Der Trauer individuellen Ausdruck und Zeit geben
von Barbara Daniel-Leppich
Trauern, die sichtbare Auseinandersetzung mit Verlust und Tod, verschwindet mehr und mehr aus unserer Gegenwart. Zu hilfreichen Ritualen haben wir kaum noch Zugang, das schnelle „zurück zur Normalität“ wird vom beruflichen wie privaten Umfeld erwartet.
Um durch Trauer hindurchzukommen und nach einem Verlust weiterzuleben, braucht es Zeit, individuelle Ausdrucksformen – und vielleicht auch ganz Ungewohntes, fern aller Konvention.
Den Text aus dem Denkanstoß 31 des Bestattungshauses Pütz-Roth aus Bergisch-Gladbach möchte ich hier teilen und auf das zum Thema erschienene Buch hinweisen:
Das letzte Hemd hat viele Farben
Denkanstoß 31
Das letzte Hemd hat viele Farben
Wir wollen Mut machen, Trauer auszuleben, und zwar so, wie es den Hinterbliebenen guttut, nicht so, wie es die Gesellschaft von ihnen erwartet. Sabine Bode und ich erzählen in unserem neuen Buch Das letzte Hemd hat viele Farben von Hinterbliebenen, die sich entgegen der genormten Begräbniskultur sehr bewusst und ganz persönlich von ihren Lieben verabschiedet haben.
Diese wertvollen Erfahrungen sollen Trauernden helfen, ihren eigenen Weg zu gehen. Denn nur der individuelle Abschied schafft die Voraussetzung, eines Tages wieder Lebensfreude empfinden zu können. Trauer braucht Gemeinschaft, Zeit und Raum und die Freiheit, sich von den Erwartungen und Konventionen der Gesellschaft zu lösen.

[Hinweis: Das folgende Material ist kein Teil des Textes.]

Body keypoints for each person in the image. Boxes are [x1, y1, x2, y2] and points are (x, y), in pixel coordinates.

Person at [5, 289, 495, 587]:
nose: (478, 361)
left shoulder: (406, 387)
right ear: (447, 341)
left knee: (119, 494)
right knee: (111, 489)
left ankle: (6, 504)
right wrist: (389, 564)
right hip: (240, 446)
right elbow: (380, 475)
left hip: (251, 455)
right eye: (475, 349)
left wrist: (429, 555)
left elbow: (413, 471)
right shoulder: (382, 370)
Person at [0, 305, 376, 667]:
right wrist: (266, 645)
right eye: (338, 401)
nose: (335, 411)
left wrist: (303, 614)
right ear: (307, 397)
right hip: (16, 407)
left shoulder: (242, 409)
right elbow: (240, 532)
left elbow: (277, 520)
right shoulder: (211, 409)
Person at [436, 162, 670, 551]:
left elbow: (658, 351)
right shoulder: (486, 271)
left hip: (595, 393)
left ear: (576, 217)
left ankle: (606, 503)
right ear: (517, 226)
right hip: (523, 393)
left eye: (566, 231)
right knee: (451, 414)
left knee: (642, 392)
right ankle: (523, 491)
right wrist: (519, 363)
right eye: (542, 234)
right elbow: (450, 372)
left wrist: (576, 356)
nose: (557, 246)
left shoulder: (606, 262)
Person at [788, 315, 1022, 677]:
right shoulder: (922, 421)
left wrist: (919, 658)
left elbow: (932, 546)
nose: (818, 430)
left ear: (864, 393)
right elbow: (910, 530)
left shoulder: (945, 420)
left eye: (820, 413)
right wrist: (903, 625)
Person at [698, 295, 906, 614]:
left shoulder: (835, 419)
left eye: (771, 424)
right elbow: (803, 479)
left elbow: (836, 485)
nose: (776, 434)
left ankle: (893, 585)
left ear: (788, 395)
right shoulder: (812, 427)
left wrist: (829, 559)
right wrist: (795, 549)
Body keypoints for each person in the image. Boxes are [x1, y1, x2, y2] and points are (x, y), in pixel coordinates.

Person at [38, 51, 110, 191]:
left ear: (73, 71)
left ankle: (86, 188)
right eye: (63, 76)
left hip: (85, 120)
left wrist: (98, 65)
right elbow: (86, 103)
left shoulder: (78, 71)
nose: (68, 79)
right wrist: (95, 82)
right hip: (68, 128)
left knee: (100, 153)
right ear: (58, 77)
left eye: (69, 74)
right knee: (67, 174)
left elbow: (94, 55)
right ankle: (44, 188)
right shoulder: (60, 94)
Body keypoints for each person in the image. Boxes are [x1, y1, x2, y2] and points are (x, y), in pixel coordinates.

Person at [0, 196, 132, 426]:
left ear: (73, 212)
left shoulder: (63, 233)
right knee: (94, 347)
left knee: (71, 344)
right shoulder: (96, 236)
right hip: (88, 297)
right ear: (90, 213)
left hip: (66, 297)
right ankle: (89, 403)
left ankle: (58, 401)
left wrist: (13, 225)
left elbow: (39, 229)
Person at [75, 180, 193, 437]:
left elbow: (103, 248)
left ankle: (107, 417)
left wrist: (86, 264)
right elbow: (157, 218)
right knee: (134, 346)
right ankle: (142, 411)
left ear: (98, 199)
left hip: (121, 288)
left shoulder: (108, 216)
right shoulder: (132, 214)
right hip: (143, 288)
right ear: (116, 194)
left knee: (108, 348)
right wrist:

Vieles hat sich verändert, seit mein verstorbener Vater Fritz Roth und Sabine Bode Der Trauer einer Heimat geben veröffentlicht haben. Leider nicht zum Besseren. Unsere Gesellschaft ist mobiler geworden, die Arbeit ist noch mehr in den Mittelpunkt des Lebens gerückt. Das hat Auswirkungen auf die Art, wie wir trauern. Mobilität, Digitalisierung, die Veränderungen in unser Gesellschaft vom Wir zur stärkeren Betonung des Ich, auch diesen Wandel beschreiben wir und machen Vorschläge, wie man trotzdem einen guten Weg finden kann, sich Trauer und Abschied zu stellen.
Für einen lebendigen Umgang mit dem Tod lautete damals die Unterzeile des Buches. Unser Vater forderte zusammen mit Sabine Bode ein radikales Umdenken im Umgang mit Sterben und Tod.
Es war auch damals nicht erwünscht, dass Hinterbliebene offen ihren Schmerz zeigen – schon gar nicht über einen längeren Zeitraum hinweg. Statt stimmigen Abschiedsritualen begegnete man früher und auch heute noch einer genormten und gefühlsarmen Begräbniskultur. Zeit und Raum für eine intensive Auseinandersetzung mit Gefühlen sind nicht vorhanden. Dabei hat unterdrückte Trauer nicht selten schlimme Folgen für die körperliche und seelische Gesundheit.
Leider ist Trauer aus dem öffentlichen Bewusstsein so gut wie verschwunden. Wir verstecken die Toten hinter hohen Friedhofsmauern. Wir kleiden uns während des Trauerjahres nicht mehr schwarz und häufig ist das, was wir Abschied nennen, nur eine standardisierte Zeremonie, die die meisten Menschen viel zu schnell hinter sich bringen. Unser Buch will zeigen, wie man es anders, besser machen kann.
Der Tod gehört zum Leben. Der Tod zeigt uns, dass unsere Lebenszeit begrenzt ist und macht damit jede Stunde unseres Lebens wertvoll. Wir können vom Tod sehr viel lernen, wenn wir uns trauen hinzusehen. Wem das gelingt, der lebt intensiver und vielleicht sogar glücklicher.
Wir hoffen, dass sich die Menschen in Zukunft wieder mehr Zeit nehmen, um zu trauern, dass sie zusammen kommen, die schweren Stunden mit der Familie oder Freunden verbringen und einen Ort finden, an dem ihre Trauer eine Heimat findet.